Model-wise, Zegna led with €1,163.7 million in revenues (+4.9 per cent YoY and +5.5 per cent natural), adopted by Thom Browne at €314.7 million (down 16.8 per cent YoY), and Tom ford trend at €314.5 million (+33.5 per cent YoY).
Ermenegildo Zegna Group has reported revenues of €1.95 billion (~$2.11 billion) in FY24, up 2.2 per cent YoY, with a gross revenue margin of 66.6 per cent pushed by sturdy DTC gross sales.
Zegna led model efficiency, whereas Thom Browne revenues declined.
Web revenue stood at €90.9 million (~$98.2 million).
The Group goals for €2.2–€2.4 billion (~$2.38–$2.59 billion) income and €250–€300 million EBIT by 2027.
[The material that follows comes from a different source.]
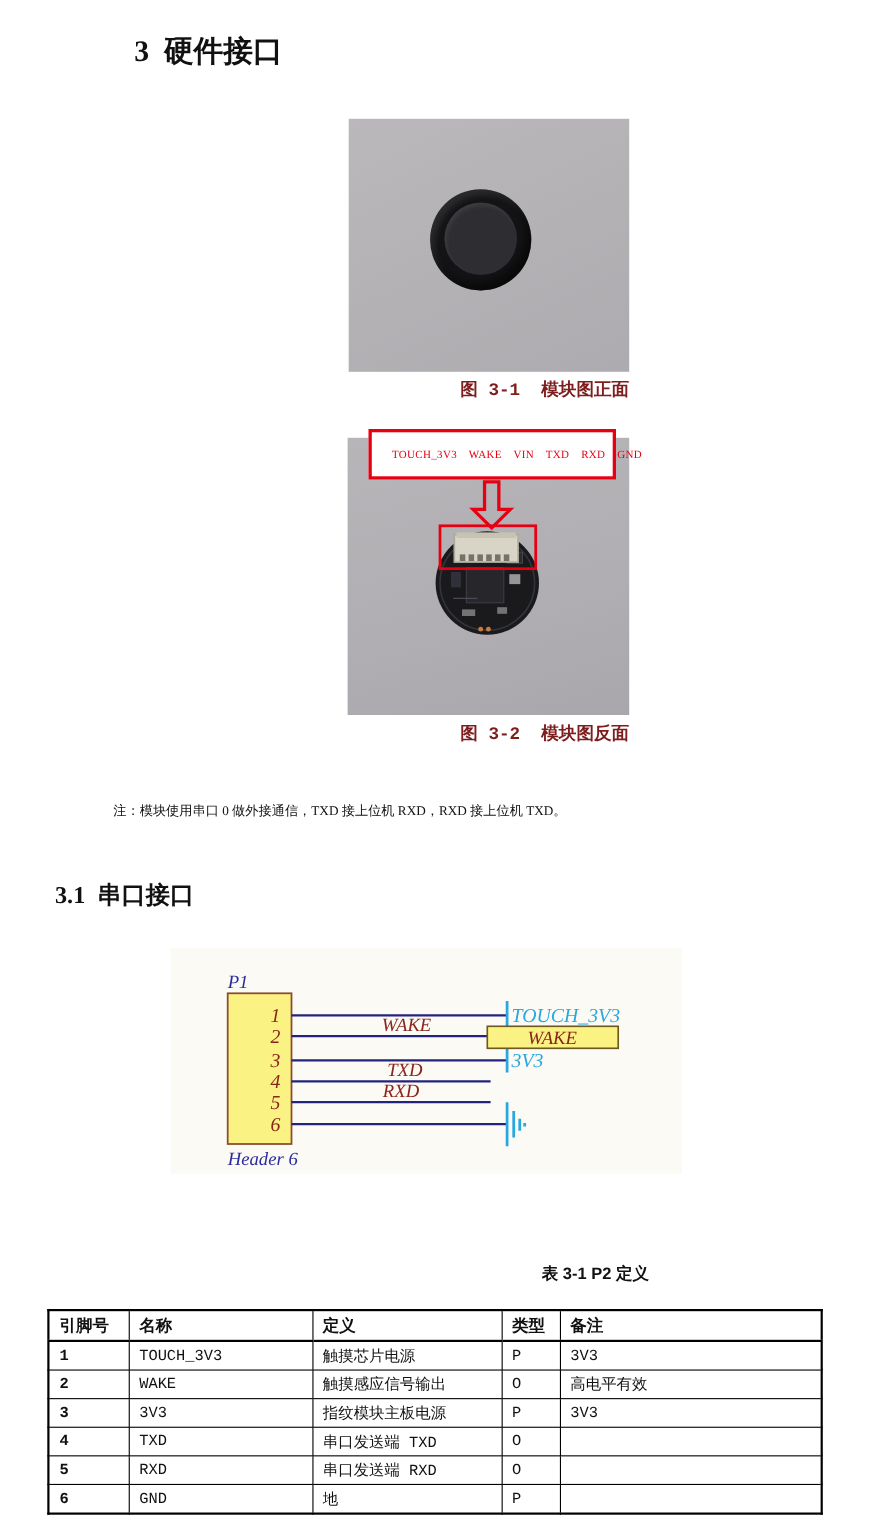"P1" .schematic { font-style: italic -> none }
The group’s textile revenues declined by 8.5 per cent to €138.2 million, whereas different revenues dropped 48.4 per cent to €15.5 million.
SG&A bills elevated to €1,008.3 million (51.8 per cent of revenues), whereas advertising bills reached €121.4 million. Company prices amounted to €20.0 million in FY24 in comparison with €30.4 million in FY23. The lower is principally on account of decrease prices for short-term and long-term remuneration.
The group posted an working revenue of €166.9 million. The online revenue declined to €90.9 million (~$98.2 million) with 4.7 per cent margin. This drop was influenced by a better efficient tax fee of 30 per cent and elevated international change losses of €6.1 million on account of US greenback appreciation. The adjusted EBIT was €184.0 million, with an adjusted EBIT margin of 9.5 per cent, Ermenegildo Zegna mentioned in a press launch.
“In 2024, we took decisive actions, strengthening our organisation and prioritising investments that are strategic in our brands. Our Filiera—our R&D powerhouse—remains a driving force for our group, fuelling the innovation that sets Zegna, Thom Browne, and Tom Ford Fashion apart,” mentioned Ermenegildo ‘Gildo’ Zegna, chairman and chief government officer (CEO) of Zegna Group. “Zegna led this performance, driven by the brand’s distinctive competitive edge and management’s commitment to delivering results. Tom Ford Fashion has continued its journey toward realising its full potential with a clear understanding of key priorities. The recent, unanimously acclaimed fashion show—the first under Haider Ackermann—strongly aligns with this direction and confirms that our path forward is well-defined.”
“We maintained a highly disciplined approach, focusing on key projects and investments that enhance brand desirability while ensuring strict cost control. Thom Browne’s operating performance reflects our strategic decision to streamline the wholesale channel while reinforcing client-centricity through DTC,” added Zegna.
Contemplating the present enterprise atmosphere, Ermenegildo Zegna has revised its medium-term targets. By 2027, it goals to realize revenues between €2.2 billion (~$2.38 billion) and €2.4 billion (~$2.59 billion), with adjusted EBIT projected to vary from €250 million to €300 million.
“As we look further into 2025, we recognise the importance of maintaining a cautious approach while also remaining committed to delivering on our projects. Especially in today’s environment, protecting our brands’ identity remains our priority. We will do so with discipline, agility, and a sharp focus on executing our vision while creating value for our stakeholders,” mentioned Zegna.